#### What you will do
a – Please list every word or phrase that the dressage passage sets in quotation marks.
b – Translate this sentence from the dressage passage into Spanish: "Even one or two steps of jog will immediately drop your score to a 4."

··· Source passage ···

Corners before a lengthening across on a diagonal can also be ridden in a shallow shoulder-in position, known as shoulder-fore. This helps load your horse's inside hind leg as does the bend, which is being created by the arc of the corner; as you leave the corner proceeding on the long side, you will immediately move your horse's shoulder to the diagonal line, asking for increased impulsion through the turn, and as your horse straightens to the diagonal line, your seat will ask for the power which has been stored in the horse's hind end to be expressed as a strong forward thrust. To obey, your horse will lengthen the reach (air time) of its front legs and must be allowed to lengthen the overall frame of its neck and body as well. The last is the trickiest part for a rider: not only must your seat and balance be prepared to follow your horse's move powerful movement, but you are entering a very delicate balancing act (especially in the beginning). Horses tend to “fall forward” into the longer stride rather than holding themselves upright and pushing and reaching all the way through with their hind legs. This can mean they lean (lose their balance) into the rein and the rider's hands become “heavy,” and they ending up running on the forehand with their hind legs training behind them.
The transitions to lope in Level 2 Test 1 are set up to help the rider assist the horse to sit just before departing into collected canter; horse and rider are asked to perform a turn on the haunches just before departing into lope. In addition, the figure is a 10-meter circle which means the smaller size of the circle the horse is being asked to execute will help persuade the horse to stay “seated” on its haunches, the desirable position for a collected canter. This is then followed by the lengthened lope on the 20-meter circle. Here, your practice on immediate/prompt response and departures in practice will pay off. While you do want to show a smooth change of stride length from collected to lengthened, judges are more favorably impressed when you can create this change within the first quarter of the 20-meter circle and not by simply increasing speed so your horse loses its balance, falls onto its forehand and must reach out a greater distance with its front legs to prevent itself from landing in a heap on its nose.
While the free walk is called for in lower tests, it is often misunderstood by riders; as you climb the ladder of accomplishment, judges require more precision. The “free” walk is not just a casual/relaxed walk on a loose rein. The free walk is a walk that shows a pronounced level of energy (should look to the judge like the horse is headed to the barn to get dinner or “moving with intent.” The horse should stretch its nose and neck out and forward, lengthen its entire frame, step well forward under its body with its hind feet, so much so that the hind hoof should (at least) land in the track of the departing fore foot on the same side or, even better, reach beyond that front foot track! That’s where the term “over track” comes from. While the horse should be relaxed while accomplishing all of this, the walk must show a pronounced forward energy if you want a score higher than a 6. This, like all other movements in the test, takes practice. If a rider “hurries” the horse before the horse is relaxed and stretched, the horse is liable to break gait and jog. Even one or two steps of jog will immediately drop your score to a 4.

··· Information shown ···

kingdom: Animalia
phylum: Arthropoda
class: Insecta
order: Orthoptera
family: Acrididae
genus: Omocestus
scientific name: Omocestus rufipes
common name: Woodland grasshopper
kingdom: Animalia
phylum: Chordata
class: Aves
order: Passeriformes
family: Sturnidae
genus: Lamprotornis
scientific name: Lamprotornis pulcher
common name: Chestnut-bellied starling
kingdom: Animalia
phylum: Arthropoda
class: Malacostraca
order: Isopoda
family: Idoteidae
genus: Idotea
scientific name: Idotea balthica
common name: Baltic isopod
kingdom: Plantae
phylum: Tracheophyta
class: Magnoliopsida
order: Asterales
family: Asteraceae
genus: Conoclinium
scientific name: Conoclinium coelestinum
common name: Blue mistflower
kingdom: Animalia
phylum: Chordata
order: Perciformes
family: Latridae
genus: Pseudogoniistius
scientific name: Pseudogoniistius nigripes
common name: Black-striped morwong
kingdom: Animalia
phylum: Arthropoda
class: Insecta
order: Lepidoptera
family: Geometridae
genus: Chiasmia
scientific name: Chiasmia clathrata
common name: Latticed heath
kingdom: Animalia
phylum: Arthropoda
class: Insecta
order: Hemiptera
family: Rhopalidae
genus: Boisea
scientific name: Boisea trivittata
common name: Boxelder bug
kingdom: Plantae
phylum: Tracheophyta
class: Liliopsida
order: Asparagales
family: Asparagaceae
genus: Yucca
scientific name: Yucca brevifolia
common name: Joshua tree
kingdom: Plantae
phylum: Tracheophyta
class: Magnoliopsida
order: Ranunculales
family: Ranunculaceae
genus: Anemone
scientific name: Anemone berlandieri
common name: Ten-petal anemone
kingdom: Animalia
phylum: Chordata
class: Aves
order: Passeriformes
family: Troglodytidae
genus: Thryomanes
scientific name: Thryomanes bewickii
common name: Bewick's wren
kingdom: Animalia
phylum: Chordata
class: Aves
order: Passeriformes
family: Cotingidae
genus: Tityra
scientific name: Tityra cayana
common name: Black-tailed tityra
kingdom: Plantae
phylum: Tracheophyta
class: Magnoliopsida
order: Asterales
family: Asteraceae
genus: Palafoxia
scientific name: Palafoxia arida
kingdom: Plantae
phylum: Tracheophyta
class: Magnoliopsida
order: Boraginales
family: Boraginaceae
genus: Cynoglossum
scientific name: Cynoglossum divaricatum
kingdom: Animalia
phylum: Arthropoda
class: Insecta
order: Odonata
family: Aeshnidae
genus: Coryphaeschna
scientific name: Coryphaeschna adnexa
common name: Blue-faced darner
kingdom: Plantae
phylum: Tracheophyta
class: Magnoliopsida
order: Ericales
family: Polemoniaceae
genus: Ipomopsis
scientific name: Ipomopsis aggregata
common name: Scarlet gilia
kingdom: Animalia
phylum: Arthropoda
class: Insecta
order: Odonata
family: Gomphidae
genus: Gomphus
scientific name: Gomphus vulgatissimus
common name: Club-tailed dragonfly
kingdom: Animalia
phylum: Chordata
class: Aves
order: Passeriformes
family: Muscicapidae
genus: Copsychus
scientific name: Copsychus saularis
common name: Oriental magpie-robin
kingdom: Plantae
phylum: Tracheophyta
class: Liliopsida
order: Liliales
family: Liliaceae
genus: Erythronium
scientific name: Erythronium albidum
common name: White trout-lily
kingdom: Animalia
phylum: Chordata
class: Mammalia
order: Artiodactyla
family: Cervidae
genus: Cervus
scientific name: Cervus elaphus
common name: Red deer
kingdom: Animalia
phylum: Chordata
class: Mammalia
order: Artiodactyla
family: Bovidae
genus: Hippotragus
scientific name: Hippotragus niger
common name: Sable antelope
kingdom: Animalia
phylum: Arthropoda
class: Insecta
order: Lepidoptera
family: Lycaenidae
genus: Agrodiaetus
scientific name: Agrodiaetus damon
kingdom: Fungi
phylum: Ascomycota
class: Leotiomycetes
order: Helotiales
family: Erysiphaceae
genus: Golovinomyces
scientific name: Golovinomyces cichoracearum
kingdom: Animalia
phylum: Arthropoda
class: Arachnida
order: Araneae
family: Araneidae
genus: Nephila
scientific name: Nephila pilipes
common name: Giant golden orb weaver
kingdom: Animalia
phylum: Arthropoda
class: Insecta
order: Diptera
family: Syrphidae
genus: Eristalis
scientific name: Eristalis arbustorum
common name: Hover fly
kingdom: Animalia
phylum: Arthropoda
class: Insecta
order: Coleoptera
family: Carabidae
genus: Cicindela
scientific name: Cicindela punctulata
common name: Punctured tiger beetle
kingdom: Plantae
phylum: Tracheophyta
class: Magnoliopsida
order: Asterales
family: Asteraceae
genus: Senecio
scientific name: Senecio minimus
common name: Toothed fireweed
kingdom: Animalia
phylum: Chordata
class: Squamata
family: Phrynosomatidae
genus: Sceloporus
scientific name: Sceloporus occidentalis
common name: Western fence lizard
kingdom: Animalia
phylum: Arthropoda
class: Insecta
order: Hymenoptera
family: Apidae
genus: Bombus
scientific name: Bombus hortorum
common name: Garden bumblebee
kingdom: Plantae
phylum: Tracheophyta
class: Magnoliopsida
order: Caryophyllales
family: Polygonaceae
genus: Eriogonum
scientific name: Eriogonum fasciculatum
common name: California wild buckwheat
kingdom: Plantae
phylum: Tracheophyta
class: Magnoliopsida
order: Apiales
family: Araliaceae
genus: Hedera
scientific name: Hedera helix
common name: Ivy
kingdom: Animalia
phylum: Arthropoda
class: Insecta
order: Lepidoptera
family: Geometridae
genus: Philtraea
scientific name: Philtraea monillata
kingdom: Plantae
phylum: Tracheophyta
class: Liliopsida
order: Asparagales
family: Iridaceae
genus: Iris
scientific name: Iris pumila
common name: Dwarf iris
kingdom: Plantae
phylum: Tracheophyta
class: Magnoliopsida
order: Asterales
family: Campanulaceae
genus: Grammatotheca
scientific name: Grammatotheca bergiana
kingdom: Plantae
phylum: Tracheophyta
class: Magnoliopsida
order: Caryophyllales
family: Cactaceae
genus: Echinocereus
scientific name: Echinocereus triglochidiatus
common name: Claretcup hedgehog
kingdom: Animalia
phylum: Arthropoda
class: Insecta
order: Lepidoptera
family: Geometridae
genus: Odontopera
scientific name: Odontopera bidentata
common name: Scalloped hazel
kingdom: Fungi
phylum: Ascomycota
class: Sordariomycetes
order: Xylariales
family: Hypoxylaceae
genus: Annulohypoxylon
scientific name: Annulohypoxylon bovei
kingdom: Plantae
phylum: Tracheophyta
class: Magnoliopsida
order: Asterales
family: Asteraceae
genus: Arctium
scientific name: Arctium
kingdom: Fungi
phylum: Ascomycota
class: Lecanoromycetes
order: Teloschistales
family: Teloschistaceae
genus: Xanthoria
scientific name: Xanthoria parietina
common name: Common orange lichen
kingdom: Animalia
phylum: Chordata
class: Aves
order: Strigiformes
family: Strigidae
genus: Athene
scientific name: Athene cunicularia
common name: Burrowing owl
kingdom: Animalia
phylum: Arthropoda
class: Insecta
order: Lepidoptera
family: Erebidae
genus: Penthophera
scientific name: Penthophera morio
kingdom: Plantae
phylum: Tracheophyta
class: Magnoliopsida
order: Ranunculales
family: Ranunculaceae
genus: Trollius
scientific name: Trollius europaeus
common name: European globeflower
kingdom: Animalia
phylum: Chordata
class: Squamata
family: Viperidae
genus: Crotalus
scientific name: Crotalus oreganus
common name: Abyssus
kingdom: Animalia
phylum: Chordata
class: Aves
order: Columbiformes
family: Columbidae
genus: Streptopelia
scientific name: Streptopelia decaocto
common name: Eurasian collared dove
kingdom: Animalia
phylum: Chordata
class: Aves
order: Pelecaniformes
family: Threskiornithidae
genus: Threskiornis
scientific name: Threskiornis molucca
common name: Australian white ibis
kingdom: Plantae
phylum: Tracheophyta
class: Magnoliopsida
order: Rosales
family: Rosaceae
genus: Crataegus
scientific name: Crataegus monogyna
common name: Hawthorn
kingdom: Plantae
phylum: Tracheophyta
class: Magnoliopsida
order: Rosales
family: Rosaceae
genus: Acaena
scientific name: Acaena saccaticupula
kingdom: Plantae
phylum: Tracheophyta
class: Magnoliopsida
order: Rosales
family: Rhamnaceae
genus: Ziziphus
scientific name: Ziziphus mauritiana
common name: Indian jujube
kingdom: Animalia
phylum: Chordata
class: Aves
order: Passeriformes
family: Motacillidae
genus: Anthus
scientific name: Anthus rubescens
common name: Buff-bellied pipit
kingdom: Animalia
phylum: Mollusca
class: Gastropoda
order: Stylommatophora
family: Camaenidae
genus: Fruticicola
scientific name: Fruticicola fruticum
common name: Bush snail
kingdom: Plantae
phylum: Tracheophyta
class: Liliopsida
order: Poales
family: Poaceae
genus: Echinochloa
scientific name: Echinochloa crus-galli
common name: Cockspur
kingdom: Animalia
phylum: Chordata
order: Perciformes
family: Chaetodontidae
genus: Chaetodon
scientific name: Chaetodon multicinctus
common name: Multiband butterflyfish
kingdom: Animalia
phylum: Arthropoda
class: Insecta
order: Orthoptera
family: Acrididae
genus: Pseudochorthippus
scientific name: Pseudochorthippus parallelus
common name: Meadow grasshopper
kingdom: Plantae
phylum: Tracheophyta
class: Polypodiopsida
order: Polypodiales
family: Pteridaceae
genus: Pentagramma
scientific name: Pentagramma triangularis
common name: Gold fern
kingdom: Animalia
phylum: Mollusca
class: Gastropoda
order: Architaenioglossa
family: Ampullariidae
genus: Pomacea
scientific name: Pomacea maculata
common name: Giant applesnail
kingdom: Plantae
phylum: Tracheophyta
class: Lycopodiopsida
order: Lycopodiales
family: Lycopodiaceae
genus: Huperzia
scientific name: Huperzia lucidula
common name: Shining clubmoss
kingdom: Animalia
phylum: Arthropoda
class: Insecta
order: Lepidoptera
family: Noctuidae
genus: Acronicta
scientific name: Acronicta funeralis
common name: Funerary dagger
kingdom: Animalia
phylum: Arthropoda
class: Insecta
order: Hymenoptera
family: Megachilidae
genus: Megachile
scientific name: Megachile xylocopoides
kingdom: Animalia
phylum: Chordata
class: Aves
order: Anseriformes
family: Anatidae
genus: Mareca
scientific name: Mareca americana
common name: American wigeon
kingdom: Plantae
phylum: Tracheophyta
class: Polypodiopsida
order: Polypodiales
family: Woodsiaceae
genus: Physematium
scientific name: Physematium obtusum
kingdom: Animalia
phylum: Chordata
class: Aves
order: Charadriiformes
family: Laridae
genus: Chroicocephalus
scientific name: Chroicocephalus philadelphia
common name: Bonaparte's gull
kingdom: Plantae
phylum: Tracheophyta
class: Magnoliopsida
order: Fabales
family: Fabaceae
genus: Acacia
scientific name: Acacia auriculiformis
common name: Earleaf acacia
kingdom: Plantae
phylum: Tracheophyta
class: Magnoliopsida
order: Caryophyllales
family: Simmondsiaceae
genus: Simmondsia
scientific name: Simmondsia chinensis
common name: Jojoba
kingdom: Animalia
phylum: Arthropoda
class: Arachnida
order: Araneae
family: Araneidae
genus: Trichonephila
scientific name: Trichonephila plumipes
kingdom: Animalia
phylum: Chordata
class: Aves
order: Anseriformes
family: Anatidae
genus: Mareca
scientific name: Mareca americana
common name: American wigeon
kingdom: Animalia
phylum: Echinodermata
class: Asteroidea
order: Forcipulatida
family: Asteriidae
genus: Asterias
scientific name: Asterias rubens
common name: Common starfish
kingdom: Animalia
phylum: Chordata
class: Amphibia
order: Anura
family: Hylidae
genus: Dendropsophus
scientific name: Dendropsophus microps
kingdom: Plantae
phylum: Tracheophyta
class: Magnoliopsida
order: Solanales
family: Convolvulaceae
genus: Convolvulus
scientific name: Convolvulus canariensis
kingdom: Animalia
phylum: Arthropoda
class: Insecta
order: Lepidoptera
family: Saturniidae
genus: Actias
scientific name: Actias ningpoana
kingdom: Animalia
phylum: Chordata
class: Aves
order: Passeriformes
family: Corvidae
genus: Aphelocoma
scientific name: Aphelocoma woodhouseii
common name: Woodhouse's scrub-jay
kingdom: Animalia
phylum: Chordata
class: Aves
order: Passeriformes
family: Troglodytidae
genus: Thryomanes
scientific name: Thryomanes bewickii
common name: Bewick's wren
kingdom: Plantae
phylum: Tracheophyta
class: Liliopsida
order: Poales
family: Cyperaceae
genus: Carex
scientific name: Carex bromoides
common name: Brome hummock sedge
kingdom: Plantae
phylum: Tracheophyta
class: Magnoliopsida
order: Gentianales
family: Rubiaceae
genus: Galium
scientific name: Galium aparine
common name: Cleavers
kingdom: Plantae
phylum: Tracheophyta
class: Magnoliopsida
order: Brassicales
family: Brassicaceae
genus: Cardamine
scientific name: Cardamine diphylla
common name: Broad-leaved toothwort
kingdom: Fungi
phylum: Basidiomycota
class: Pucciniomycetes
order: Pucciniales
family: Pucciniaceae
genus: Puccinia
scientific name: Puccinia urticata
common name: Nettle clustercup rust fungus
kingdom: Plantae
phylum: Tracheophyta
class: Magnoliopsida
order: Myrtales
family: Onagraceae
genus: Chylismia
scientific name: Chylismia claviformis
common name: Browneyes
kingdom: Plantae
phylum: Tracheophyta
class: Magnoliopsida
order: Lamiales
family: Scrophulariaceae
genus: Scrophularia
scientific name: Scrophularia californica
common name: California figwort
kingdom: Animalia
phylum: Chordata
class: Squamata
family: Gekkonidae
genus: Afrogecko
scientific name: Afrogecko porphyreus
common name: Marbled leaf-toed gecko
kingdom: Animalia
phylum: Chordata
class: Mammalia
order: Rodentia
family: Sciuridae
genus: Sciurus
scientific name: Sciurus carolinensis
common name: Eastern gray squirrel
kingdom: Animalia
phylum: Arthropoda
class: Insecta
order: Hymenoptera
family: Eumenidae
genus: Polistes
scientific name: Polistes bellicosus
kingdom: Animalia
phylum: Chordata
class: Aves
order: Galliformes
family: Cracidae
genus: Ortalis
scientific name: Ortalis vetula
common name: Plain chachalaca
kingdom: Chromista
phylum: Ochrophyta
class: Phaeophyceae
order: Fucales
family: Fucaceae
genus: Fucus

···

#### Results of the tasks
a –
fall forward
heavy
seated
free
moving with intent
over track
hurries

b – Incluso uno o dos pasos de trote lento harán bajar inmediatamente tu puntuación a un 4.